Em 2010, deixou o cargo e trocou o MDB pelo DEM, quando concorreu a deputado federal. Exerceu dois mandatos como parlamentar pelo Mato Grosso do Sul (2011 e 2018). Na Câmara, concentrou a agenda em pauta nas áreas sociais, especialmente saúde, medicina, assistência social e educação, compondo comissões e subcomissões temáticas, além de ter sido representante do grupo de parlamentares brasileiros no Parlamento do Mercosul.

Saiba Mais

Apesar de não fomentar publicamente as intenções para disputar cargos eleitorais, agora Mandetta vira peça ativa do DEM, mesmo tendo dividido opiniões dentro do próprio partido por causa dos últimos posicionamentos, interpretados como estratégia para acelerar a própria demissão. Ao Fantástico, da Rede Globo, Mandetta afirmou que o governo carece de um discurso unificado sobre o enfrentamento à pandemia e dirigiu cobranças a Bolsonaro, que tem ignorado recomendações de isolamento social e defendido o retorno ao trabalho. 
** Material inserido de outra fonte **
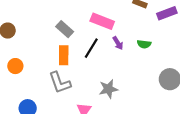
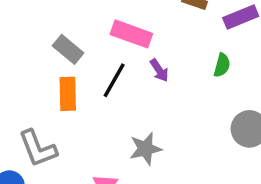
green semicircle: (144, 44) -> (222, 65), moved, turned -80
gray L-shape: (60, 83) -> (38, 148), moved

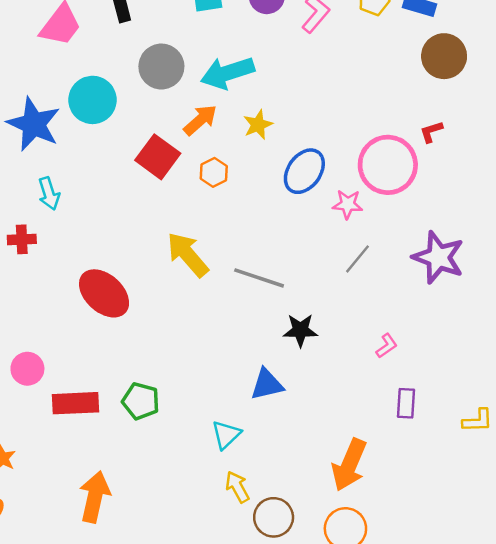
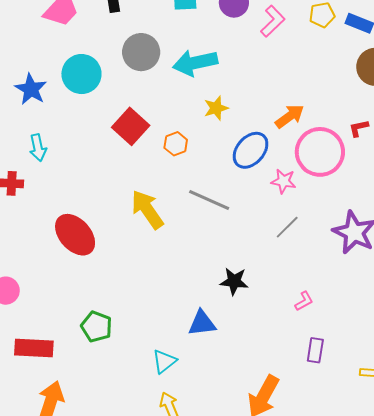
orange arrow: (200, 120) -> (290, 116), moved
blue star: (34, 124) -> (31, 89), size x0.7
gray line: (259, 278) -> (209, 200), moved
red rectangle: (75, 403) -> (34, 348), moved

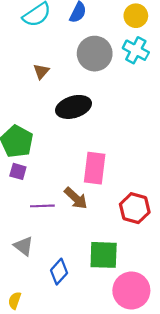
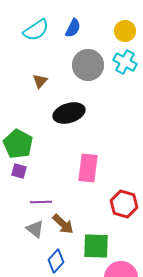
brown arrow: (76, 198) -> (63, 224), moved
gray triangle: (23, 246) -> (35, 229), moved

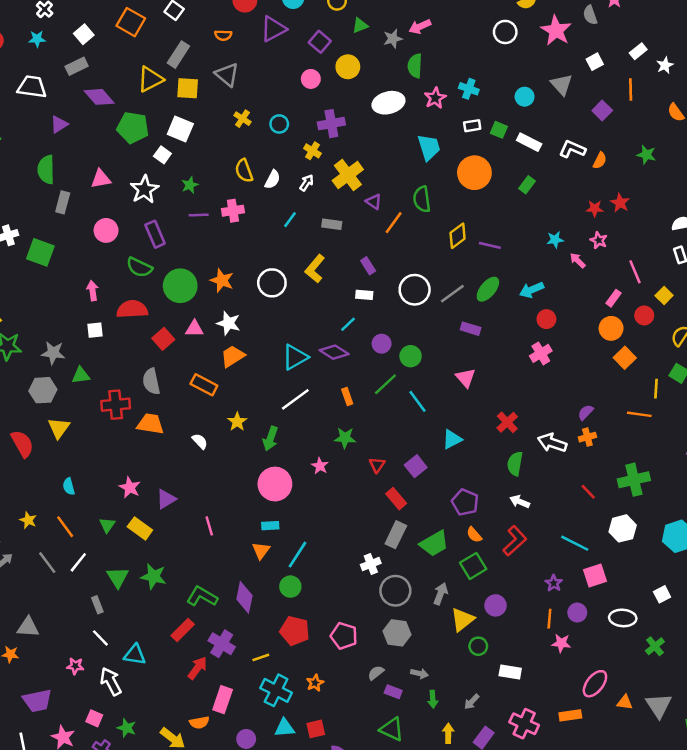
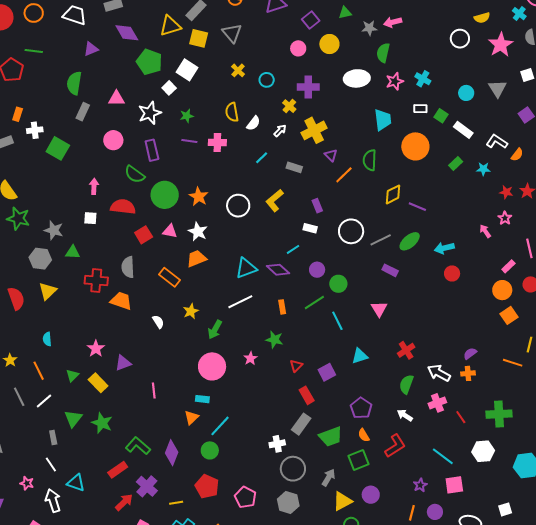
cyan star: (555, 240) -> (483, 169), moved
pink cross: (541, 353) -> (437, 403), moved

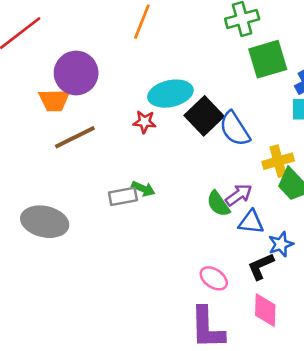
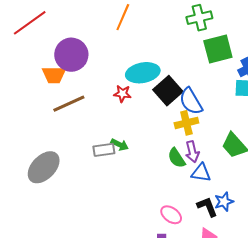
yellow cross: (278, 161) -> (186, 123), moved
purple arrow: (239, 195) -> (192, 152), turned 110
gray ellipse: (45, 222) -> (44, 167), turned -60
blue star: (281, 244) -> (224, 202), moved
black L-shape: (261, 266) -> (207, 207), turned 90

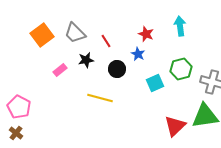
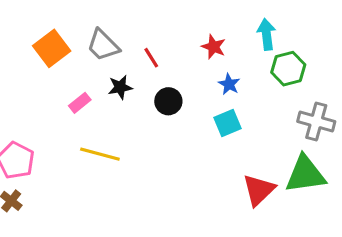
blue star: (138, 54) -> (229, 84), moved
green hexagon: (181, 69) -> (288, 69), moved
yellow line: (100, 98) -> (100, 154), moved

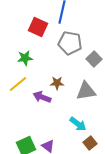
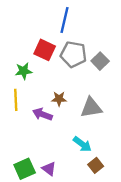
red square: (38, 27) -> (45, 50), moved
gray square: (94, 59) -> (100, 61), moved
yellow line: (18, 84) -> (16, 100), turned -54

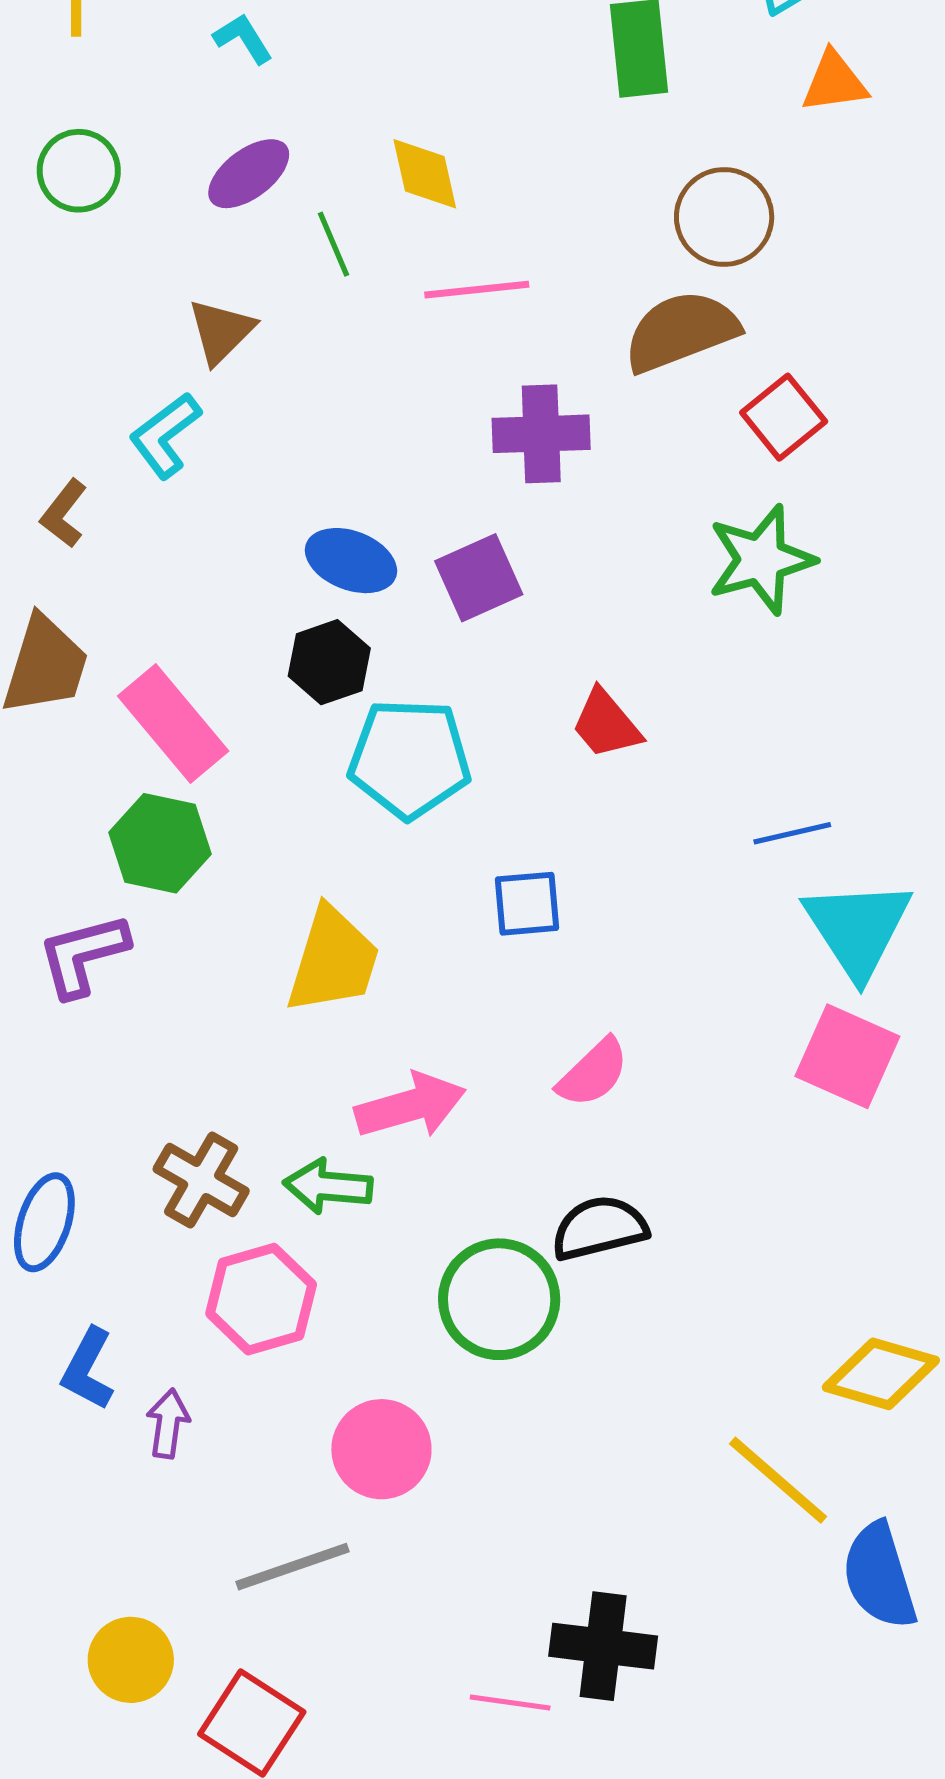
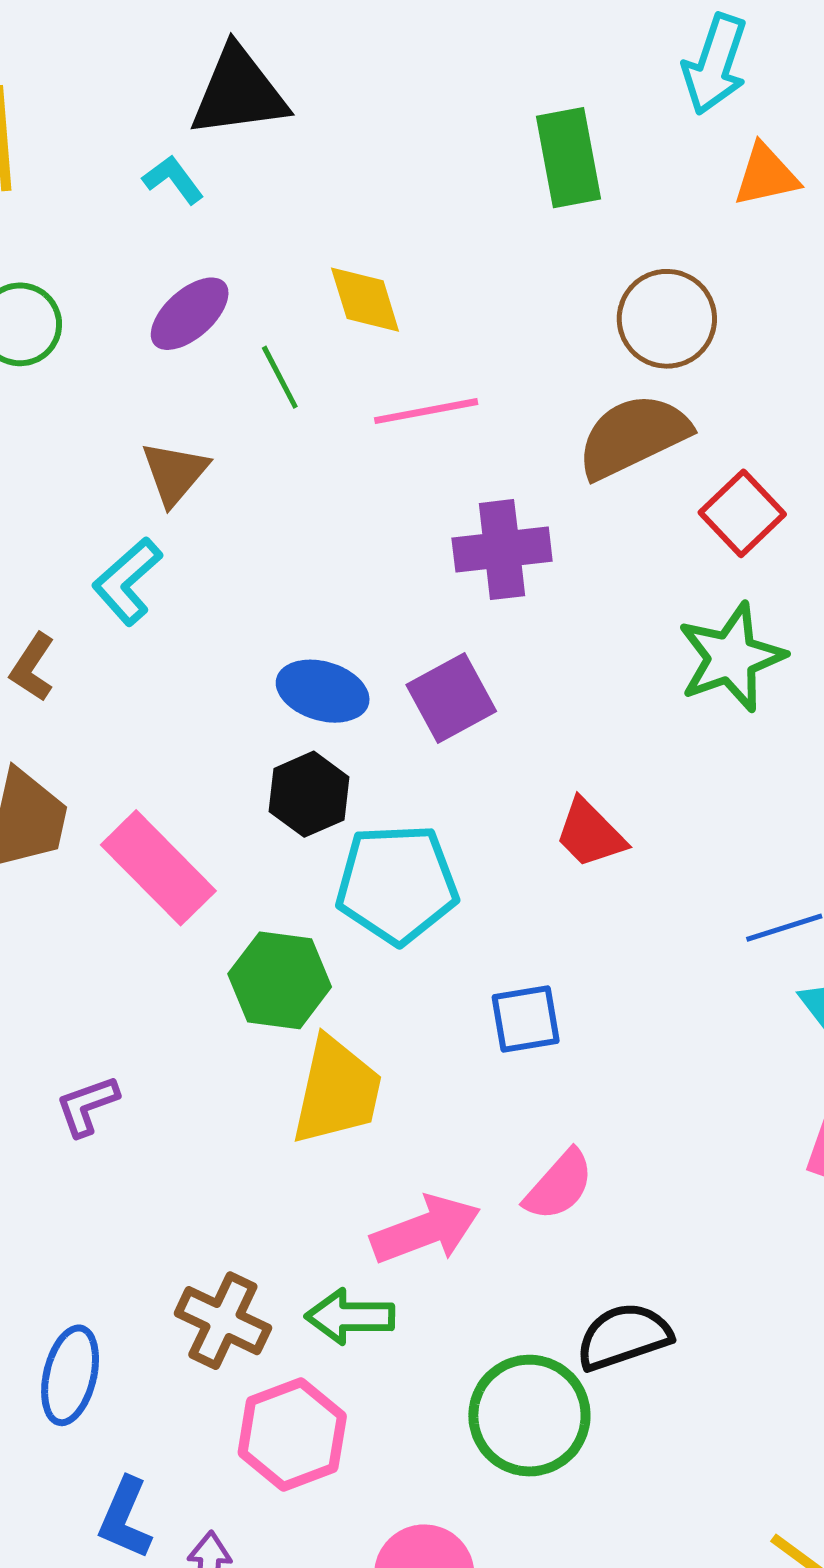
green hexagon: (160, 843) -> (280, 980), moved
purple L-shape: (83, 955) -> (87, 1106), size x0.7
pink semicircle: (593, 1073) -> (559, 1185), moved

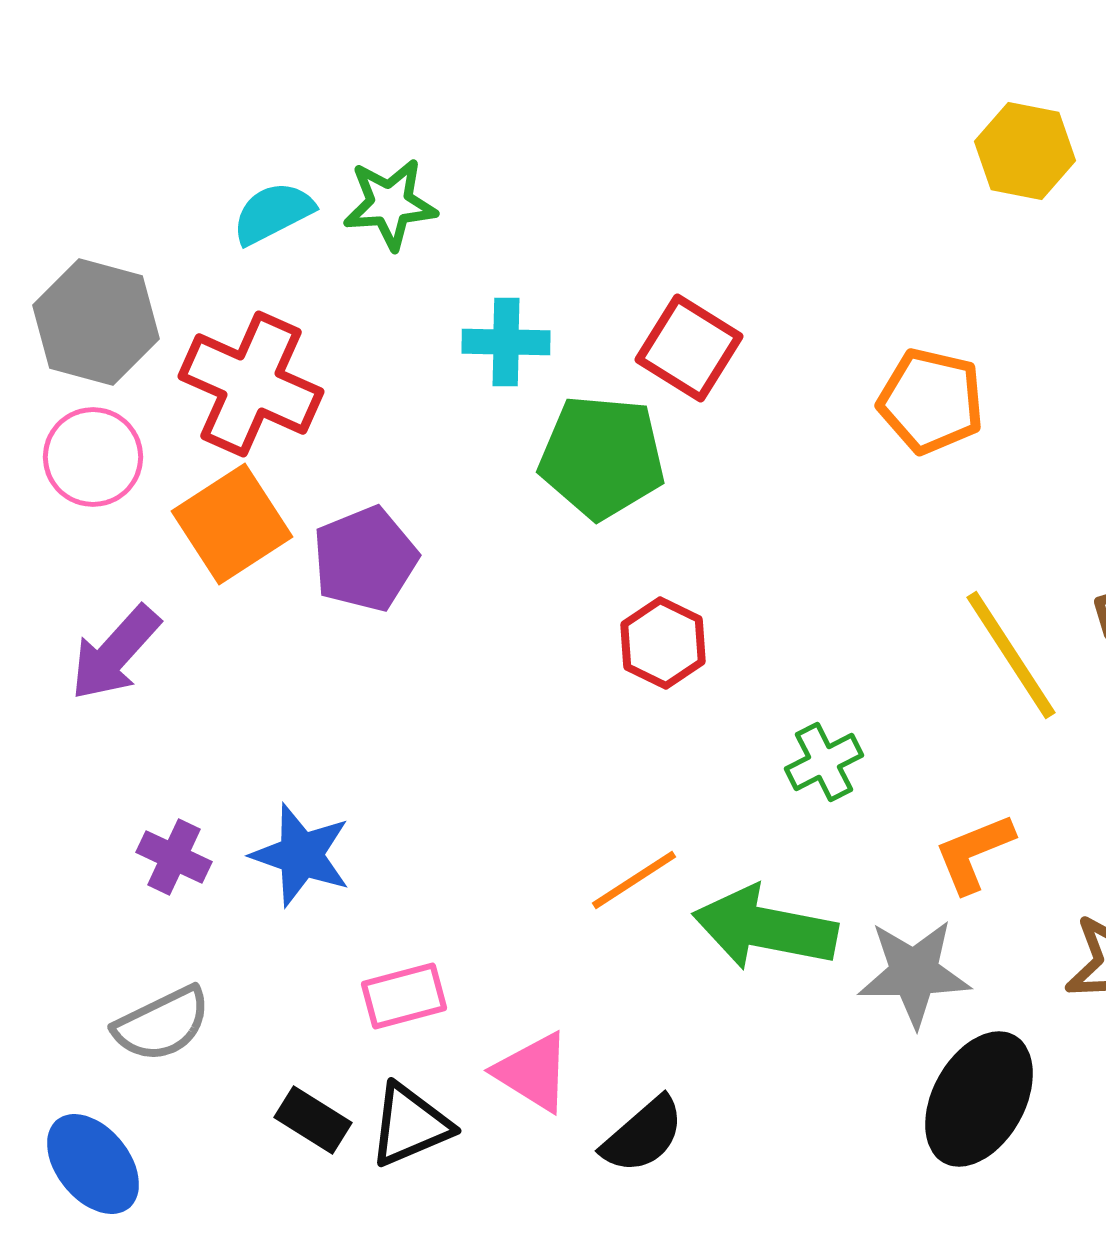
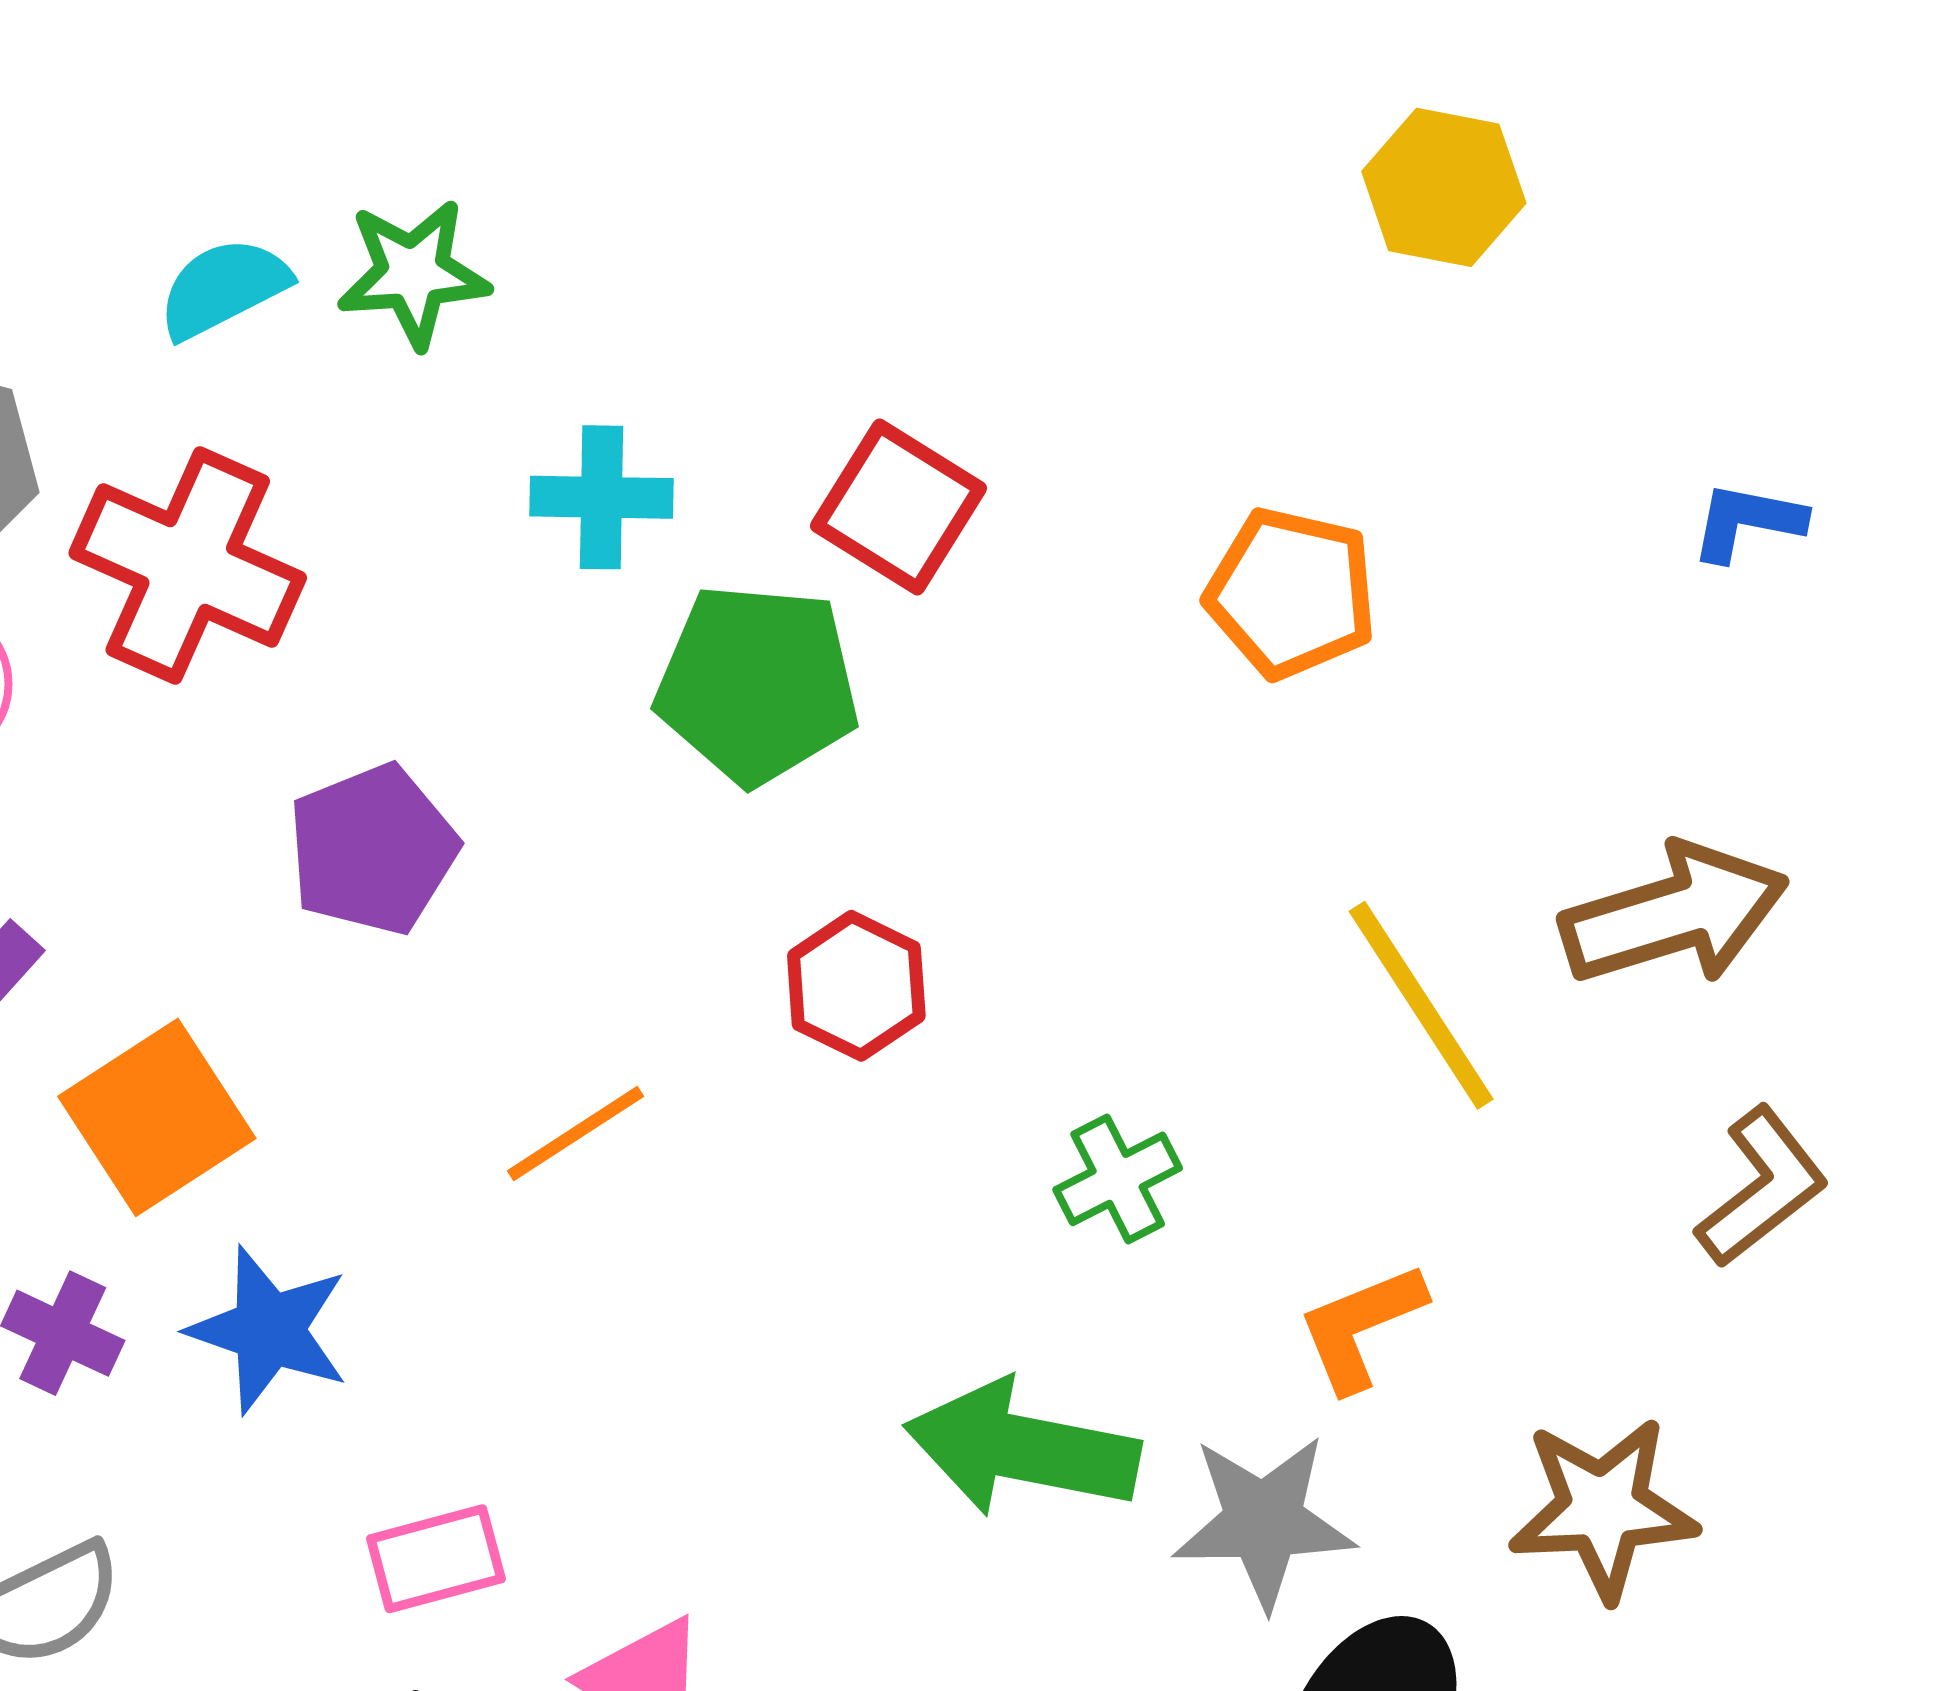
orange square: (232, 524) -> (157, 1117), moved
orange line: (634, 880) -> (576, 1134), moved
No dia seguinte à entrevista, se disse arrependido e, na última coletiva de atualização dos casos de Covid-19 que concedeu como ministro, na quarta-feira (15/4), abriu as cartas apresentou o balanço em clima de despedida. Fez questão de dizer, no entanto, que não saia por vontade própria, reforçando o discurso que sempre defende de que “médico não abandona o paciente”. De forma sutil, aproveitou a pergunta sobre o uso da cloroquina para enaltecer a combinação do discurso técnico ao político, dizendo que a deliberação do tema é de competência do Conselho Federal de Medicina, "que é uma autarquia feita por Juscelino Kubistchek que, aliás, era médico."